Medical Research Council-Arthritis UK Centre of Excellence for Musculoskeletal Ageing Research, University of Liverpool, L69 3GA, UK.
University of Abertay, Dundee, Scotland, UK.
Clin Nutr. 2017 Dec;36(6):1716-1719. doi: 10.1016/j.clnu.2016.11.012. Epub 2016 Nov 25.
Ageing and type 2 diabetes mellitus (T2DM) are risk factors for skeletal muscle loss. We investigated whether anabolic resistance to feeding might underlie accelerated muscle loss in older people with T2DM and whether dysregulated mTOR signalling was implicated.
8 obese men with T2DM, and 12 age-matched controls were studied (age 68 ± 3 vs. 68±6 y; BMI: 30 ± 2 vs. 27 ± 5 kg m).
Body composition was measured by dual-X-ray absorptiometry. Insulin and glucose were clamped at post-absorptive concentrations (13 ± 2 vs. 9 ± 3 mU l; 7.4 ± 1.9 vs. 4.6 ± 0.4 mmol l; T2DM vs. controls). Fractional synthetic rates (FSR) of myofibrillar and sarcoplasmic proteins were measured as the rate of incorporation of [C] leucine during a primed, constant infusion of [1-C] α-ketoisocaproic acid, 3 h after 10 or 20 g of essential amino acids (EAA) were orally administered.

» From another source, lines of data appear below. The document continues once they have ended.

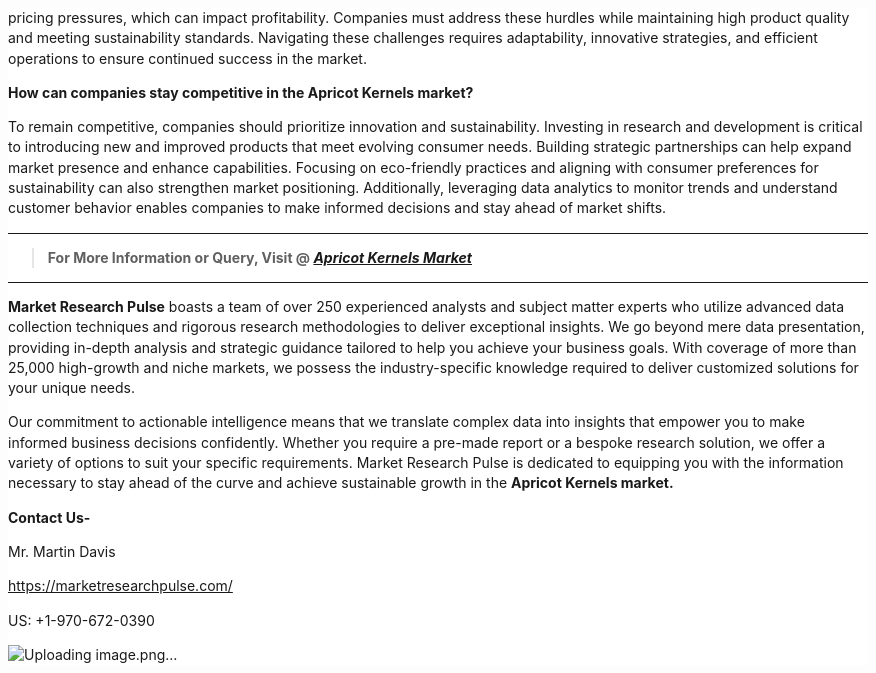 pricing pressures, which can impact profitability. Companies must address these hurdles while maintaining high product quality and meeting sustainability standards. Navigating these challenges requires adaptability, innovative strategies, and efficient operations to ensure continued success in the market.</p><p><strong>How can companies stay competitive in the Apricot Kernels market?</strong></p><p>To remain competitive, companies should prioritize innovation and sustainability. Investing in research and development is critical to introducing new and improved products that meet evolving consumer needs. Building strategic partnerships can help expand market presence and enhance capabilities. Focusing on eco-friendly practices and aligning with consumer preferences for sustainability can also strengthen market positioning. Additionally, leveraging data analytics to monitor trends and understand customer behavior enables companies to make informed decisions and stay ahead of market shifts.</p><hr /><blockquote><p><strong>For More Information or Query, Visit @&nbsp;<em><a href="https://marketresearchpulse.com/report/106134/apricot-kernels-market?utm_source=Linkedin&utm_medium=0112">Apricot Kernels Market</a></em></strong></p></blockquote><hr /><p><strong>Market Research Pulse</strong> boasts a team of over 250 experienced analysts and subject matter experts who utilize advanced data collection techniques and rigorous research methodologies to deliver exceptional insights. We go beyond mere data presentation, providing in-depth analysis and strategic guidance tailored to help you achieve your business goals. With coverage of more than 25,000 high-growth and niche markets, we possess the industry-specific knowledge required to deliver customized solutions for your unique needs.</p><p>Our commitment to actionable intelligence means that we translate complex data into insights that empower you to make informed business decisions confidently. Whether you require a pre-made report or a bespoke research solution, we offer a variety of options to suit your specific requirements. Market Research Pulse is dedicated to equipping you with the information necessary to stay ahead of the curve and achieve sustainable growth in the <strong>Apricot Kernels market.</strong></p><p><strong>Contact Us-</strong></p><p>Mr. Martin Davis</p><p>https://marketresearchpulse.com/</p><p>US: +1-970-672-0390</p>
![Uploading image.png…]()
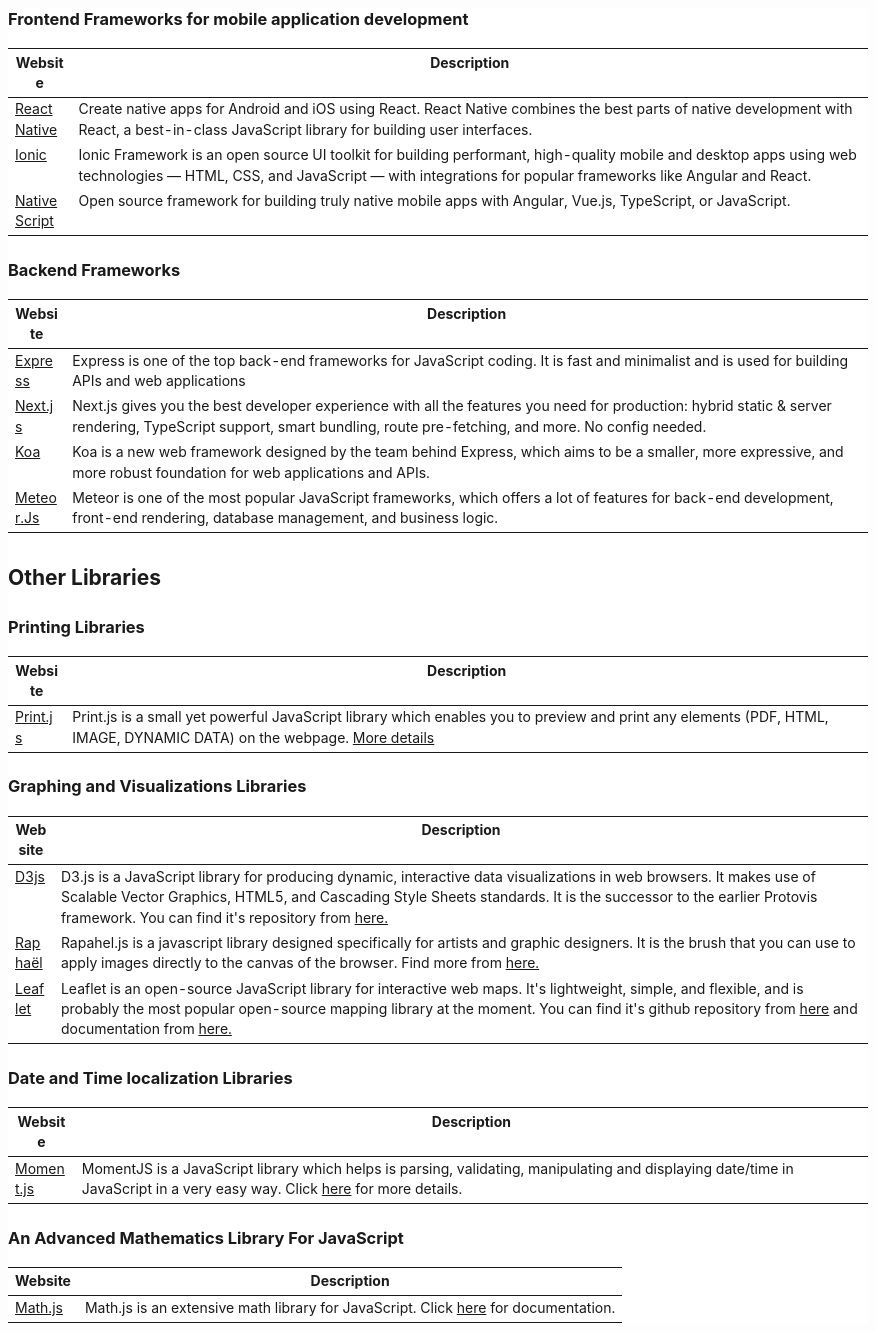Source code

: ### Frontend Frameworks for mobile application development

| Website | Description |
| ------------- | ------------- |
|[React Native](https://reactnative.dev/)	| Create native apps for Android and iOS using React. React Native combines the best parts of native development with React, a best-in-class JavaScript library for building user interfaces. |
[Ionic](https://ionicframework.com/)	| Ionic Framework is an open source UI toolkit for building performant, high-quality mobile and desktop apps using web technologies — HTML, CSS, and JavaScript — with integrations for popular frameworks like Angular and React. |
[NativeScript](https://nativescript.org/)	| Open source framework for building truly native mobile apps with Angular, Vue.js, TypeScript, or JavaScript. |



### Backend Frameworks

| Website | Description |
| ------------- | ------------- |
|[Express](https://expressjs.com/)	| Express is one of the top back-end frameworks for JavaScript coding. It is fast and minimalist and is used for building APIs and web applications |
|[Next.js](https://nextjs.org/) |  Next.js gives you the best developer experience with all the features you need for production: hybrid static & server rendering, TypeScript support, smart bundling, route pre-fetching, and more. No config needed. |
|[Koa](https://koajs.com/)	| Koa is a new web framework designed by the team behind Express, which aims to be a smaller, more expressive, and more robust foundation for web applications and APIs.  |
|[Meteor.Js](https://www.meteor.com/)	| Meteor is one of the most popular JavaScript frameworks, which offers a lot of features for back-end development, front-end rendering, database management, and business logic.  |

## Other Libraries

### Printing Libraries

| Website | Description |
| ------------- | ------------- |
|[Print.js](https://printjs.crabbly.com//)	| Print.js is a small yet powerful JavaScript library which enables you to preview and print any elements (PDF, HTML, IMAGE, DYNAMIC DATA) on the webpage. [More details](https://gist.github.com/ViduraRandika/64e95ebf28dfece81b4d57b1f944e425) |

### Graphing and Visualizations Libraries

| Website | Description |
| ------------- | ------------- |
|[D3js](https://d3js.org/)	| D3.js is a JavaScript library for producing dynamic, interactive data visualizations in web browsers. It makes use of Scalable Vector Graphics, HTML5, and Cascading Style Sheets standards. It is the successor to the earlier Protovis framework. You can find it's repository from [here.](https://github.com/d3/d3) |
|[Raphaël](http://raphaeljs.com/)	| Rapahel.js is a javascript library designed specifically for artists and graphic designers. It is the brush that you can use to apply images directly to the canvas of the browser. Find more from [here.](https://dmitrybaranovskiy.github.io/raphael/) |
|[Leaflet](https://leafletjs.com/)	| Leaflet is an open-source JavaScript library for interactive web maps. It's lightweight, simple, and flexible, and is probably the most popular open-source mapping library at the moment. You can find it's github repository from [here](https://github.com/Leaflet/Leaflet) and documentation from [here.](https://leafletjs.com/reference-1.7.1.html) |

### Date and Time localization Libraries

| Website | Description |
| ------------- | ------------- |
|[Moment.js](https://momentjs.com/)	|MomentJS is a JavaScript library which helps is parsing, validating, manipulating and displaying date/time in JavaScript in a very easy way. Click [here](https://github.com/moment/moment) for more details. |

### An Advanced Mathematics Library For JavaScript
| Website | Description |
| ------------- | ------------- |
|[Math.js](https://mathjs.org/)	|Math.js is an extensive math library for JavaScript. Click [here](https://mathjs.org/docs/index.html) for documentation. |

Protein expression of total and phosphorylated mTOR signalling proteins was determined by Western blot analysis.
Despite a significantly lower appendicular lean mass index and a greater fat mass index in T2DM vs. controls, basal myofibrillar and sarcoplasmic and post-prandial myofibrillar FSR were similar. After 20 g EAA, stimulation of sarcoplasmic FSR was slightly blunted in T2DM patients. Furthermore, feeding 20 g EAA increased phosphorylation of mTOR, p70 and 4E-BP1 by 60-100% in controls with no response observed in T2DM.
There was clear dissociation between changes in mTOR signalling versus changes in protein synthesis rates. However, the intact anabolic response of myofibrillar FSR to feeding in both groups suggests anabolic resistance may not explain accelerated muscle loss in T2DM.
衰老和 2 型糖尿病(T2DM)是骨骼肌丢失的危险因素。我们研究了在患有 T2DM 的老年人中,摄食性合成代谢抵抗是否是肌肉丢失加速的原因,以及是否涉及 mTOR 信号的失调。
8 名肥胖的 T2DM 男性和 12 名年龄匹配的对照者(年龄 68 ± 3 岁比 68 ± 6 岁;BMI:30 ± 2 千克/米比 27 ± 5 千克/米)。
通过双 X 射线吸收法测量身体成分。胰岛素和葡萄糖在吸收后浓度下被钳夹(13 ± 2 毫单位/升比 9 ± 3 毫单位/升;7.4 ± 1.9 毫摩尔/升比 4.6 ± 0.4 毫摩尔/升;T2DM 比对照组)。在口服 10 或 20 克必需氨基酸(EAA)后 3 小时,通过 [1-C]α-酮异己酸的脉冲持续输注,测量肌原纤维和肌浆蛋白的分数合成率(FSR)作为掺入的速率。用 Western blot 分析测定总 mTOR 信号蛋白和磷酸化 mTOR 信号蛋白的表达。
尽管 T2DM 患者的四肢瘦体重指数明显较低,脂肪质量指数较高,但基础肌原纤维和肌浆和餐后肌原纤维 FSR 相似。在给予 20 克 EAA 后,T2DM 患者的肌浆 FSR 刺激略有减弱。此外,在对照组中,20 克 EAA 喂养增加了 mTOR、p70 和 4E-BP1 的磷酸化,增加了 60-100%,而在 T2DM 中没有观察到反应。
mTOR 信号的变化与蛋白质合成率的变化之间存在明显的分离。然而,两组肌原纤维 FSR 对喂养的合成代谢反应完整,表明合成代谢抵抗可能不能解释 T2DM 中肌肉丢失的加速。